Don't apologise - it's actually harder in some ways to deal with in the first months. I'm sure we all remember too well the feelings of shock, 'this can't be right' and feeling it is all going to be a bad dream.
 
Thanks, I will.
 
I want to let you know that I am thinking of you, Hugh.
You have received some excellent advice and information
from among some of the very most knowledgeable members of
the forum.
This is such a difficult time.
I am sorry that you are going through this.
We are here, and we care.
Sincerely,
Laura.
 
Hello Hugh & welcome to the club to which nobody wants to belong!

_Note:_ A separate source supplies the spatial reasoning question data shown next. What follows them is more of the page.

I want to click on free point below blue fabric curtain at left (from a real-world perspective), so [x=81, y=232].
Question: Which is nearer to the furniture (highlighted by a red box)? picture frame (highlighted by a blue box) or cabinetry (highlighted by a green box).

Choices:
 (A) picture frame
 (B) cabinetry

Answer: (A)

Hopefully you'll get NIV very soon, which should improve your sleep and energy levels.

Ells.
 
Welcome (sadly) to the forum, Hugh. Loads of great people here.
 
Welcome - there are those of us still at the starting phases and it can definitely be helpful to know that others understand where you are at. I hope you don't have to wait too long to see the next dr - waiting, in a lot of ways is worse, than knowing.
 
Hugh, sorry to welcome you here, but you are very welcome nonetheless.

As others have said, be sure to push for a Pulmonary Function Test (PFT) ASAP.

I was stunned with the results of my first PFT. It was the first indication I had that my breathing was affected and was well before diagnosis. Getting a baseline PFT and then periodic repeats is valuable.

My breathing is at the point where they no longer do full-up PFTs. Instead, I get a screening spirometry along with an arterial blood gas draw about every 3 months.

Having the information from the PFT will be invaluable in treating the symptoms.

Again, welcome. You are among friends here.